Women leaders and lawyers in public and academic law-clinics designated this act as immoral and publicized it. It was also time for the government to renew the emergency temporary health order, and activists informed the Israel’s Attorney General of their plan to appeal to the Supreme Court and argue against the legality of the emergency order as a whole. Still before the Seder, the government withdrew and reverse-established the social welfare intervention mechanism, re-institutionalizing Israel’s 66-year protection of pregnant employees.

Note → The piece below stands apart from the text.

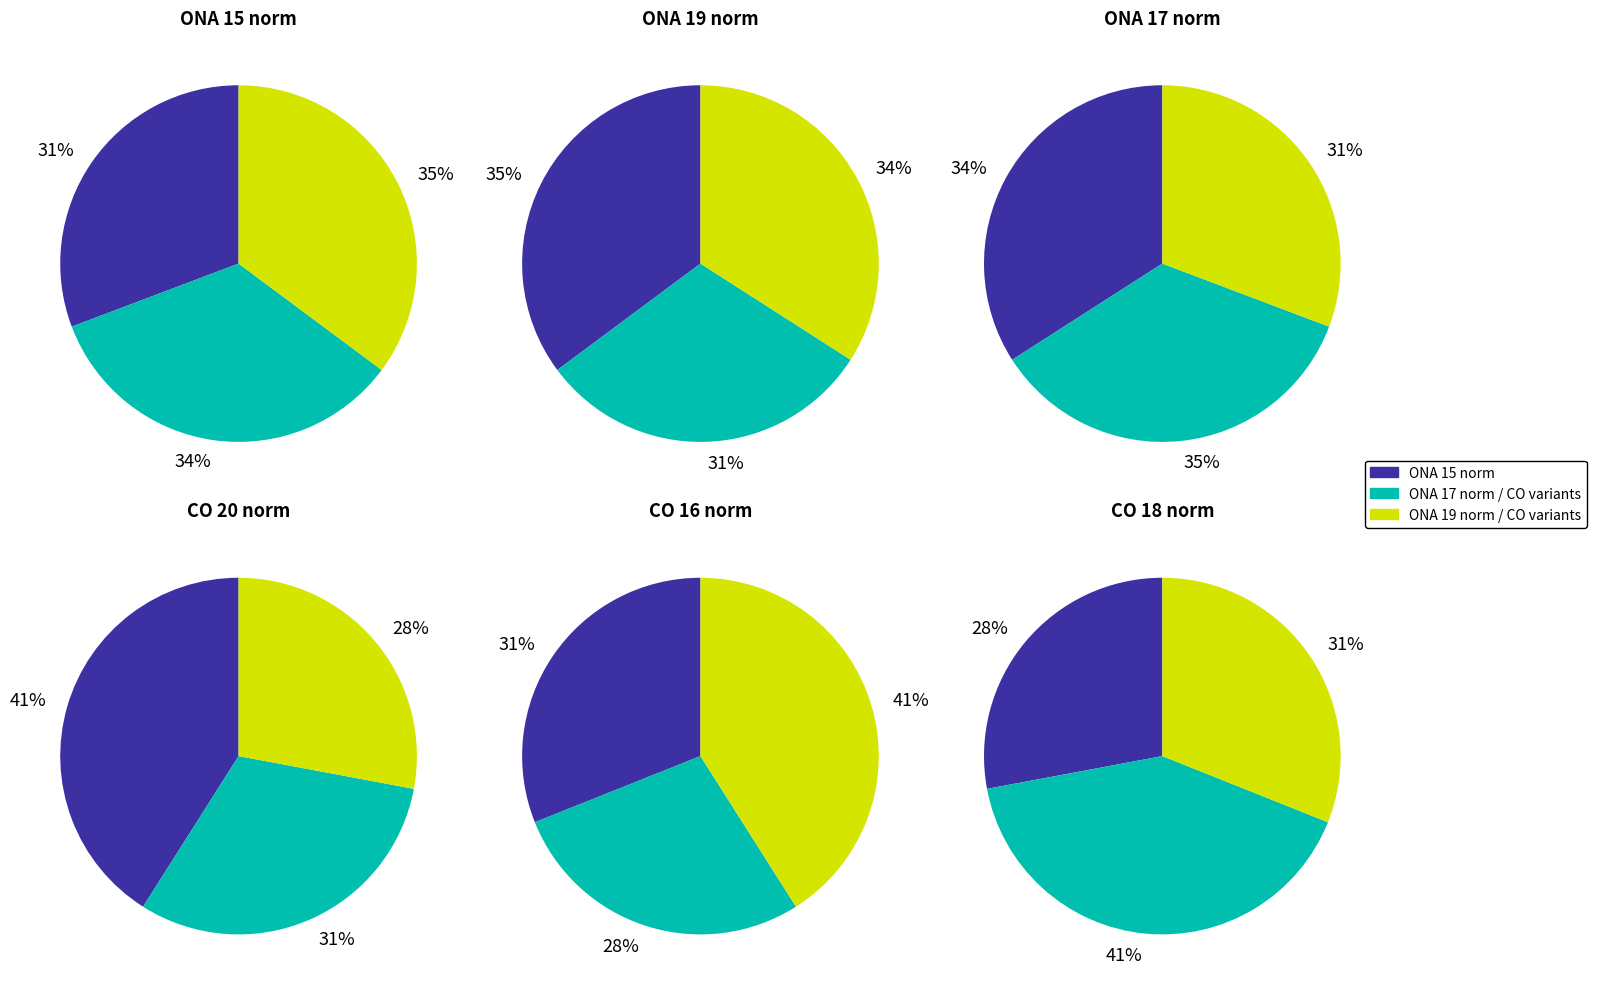

Which slice is the largest?

ONA 19 norm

Is this a happy ending? Clearly we must be hesitant. On one hand, it is unquestionable that the wide-ranging protection of pregnant employees was targeted. The attempt to remove the protection of pregnant employees, when women employees are most vulnerable, is indicative of the inclination to change the social order that the law has promoted and imposed during the last seven decades. The familiar order that gives preference to motherhood and by implication to women’s rights in accessing collective resources – primarily income – could have been replaced by a new order that prioritizes businesses’ financial and economic interests, disregarding women as employees while advocating the traditional gender order that places women in the family where their work is unpaid.

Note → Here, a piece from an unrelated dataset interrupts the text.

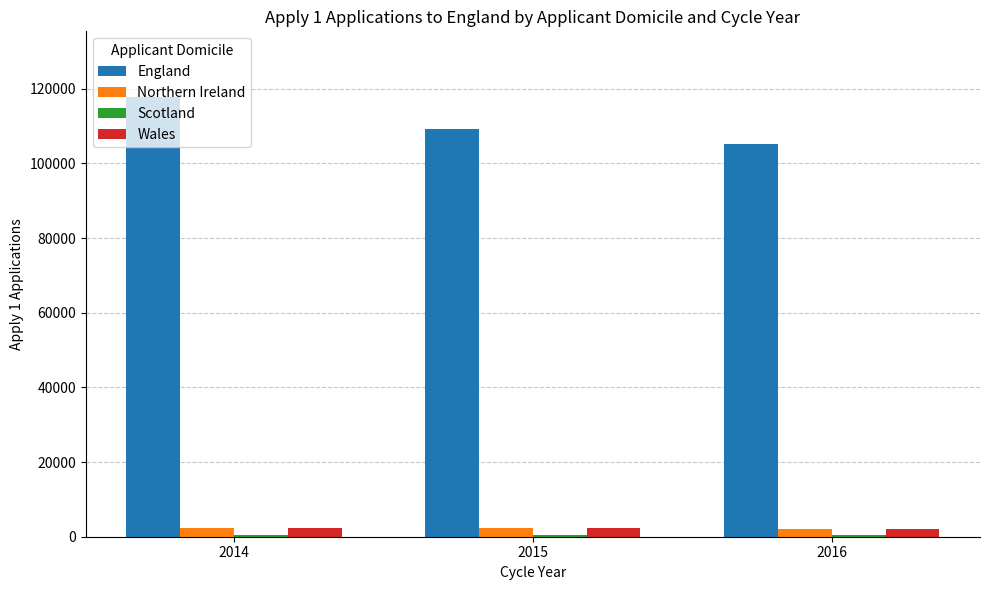

Which series has the largest total across all categories?

England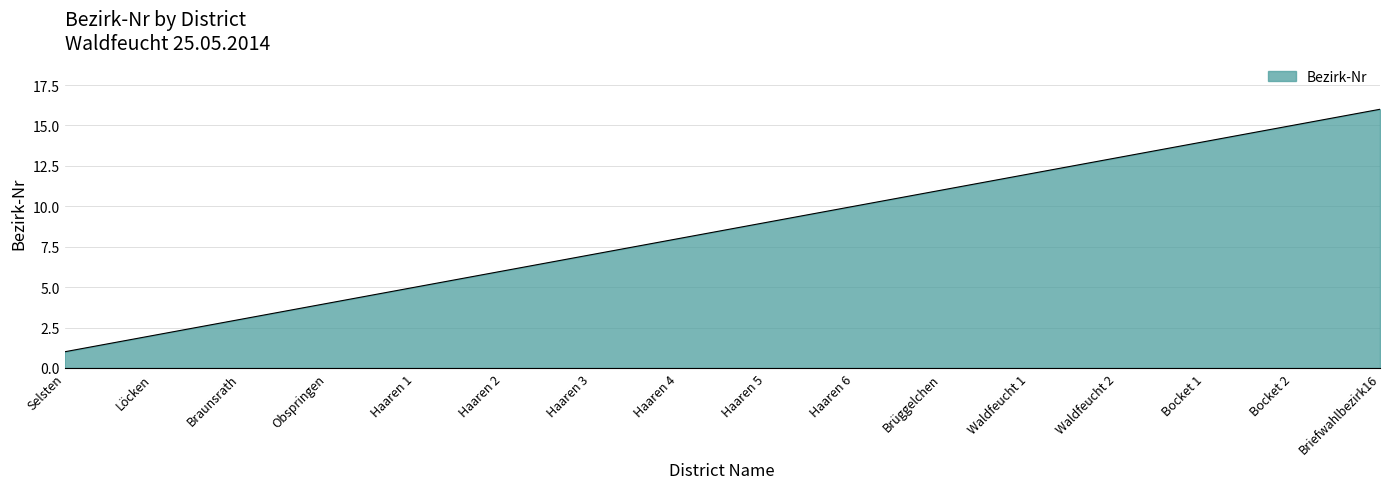

At which label is the value closest to 8?

Haaren 4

On the other hand, public attention yielded an instant withdrawal. This indicates that although normally the burden borne by employers invites some grumbling and discontent, the extensive, lawful protection granted to pregnant employees is widely valued, particularly during economic crisis. It also proves that persistent attention of gatekeepers and of the public in general is essential in order to foil such (un)intentional attempts and consequences. Thus, as much as this is a happy ending it also seems to be a warning that we must always take seriously our commitment to women and the vulnerable.

About the authors 

Orna Blumen is at the Faculty of Social Welfare and Health Sciences, Department of Human Services,  University of Haifa, Israel. Her research focuses mainly on gender and home-work links, spanning from the investigation of workers’ commuting patterns and the ride experience to the study of how workers’ job involvement is perceived in their families, notably by their children and spouses. She unpacks these circumstances in the diverse Israeli society with regard to high-tech engineers, upper middle class women, and with special attention to the intersection of gender and the meaning of paid/unpaid work in the Ultra-Orthodox community and to the transformation of Arab society, mostly the Druze collective. She was among the founders of the Israeli Association for Feminist and Gender Studies, served on the editorial board of Journal of Managerial Psychology, of Migdar (gender): An Interdisciplinary Academic Journal for Gender and Feminist Research, and among the founders of the recently launched journal The Study of Organizations and Human Resource Management Quarterly, and guest co-editor of Hagar: Studies in Culture, Polity and Identities (Vol.11). in last eight years  she serves on the steering committee of the IGU Commission on Gender and Geography.

Naama Bar-on Shmilovitch is a PhD candidate in the Faculty of Social Welfare & Health Sciences and the manager of the Center for the Study of Organizations & Human Resource Management at the University of Haifa. She holds a LLB in Law and an MA in Human Services. Her research interests are workplace diversity, gender, employment relations and labour law. Her dissertation highlights socio-cultural aspects of pregnancy at the workplace.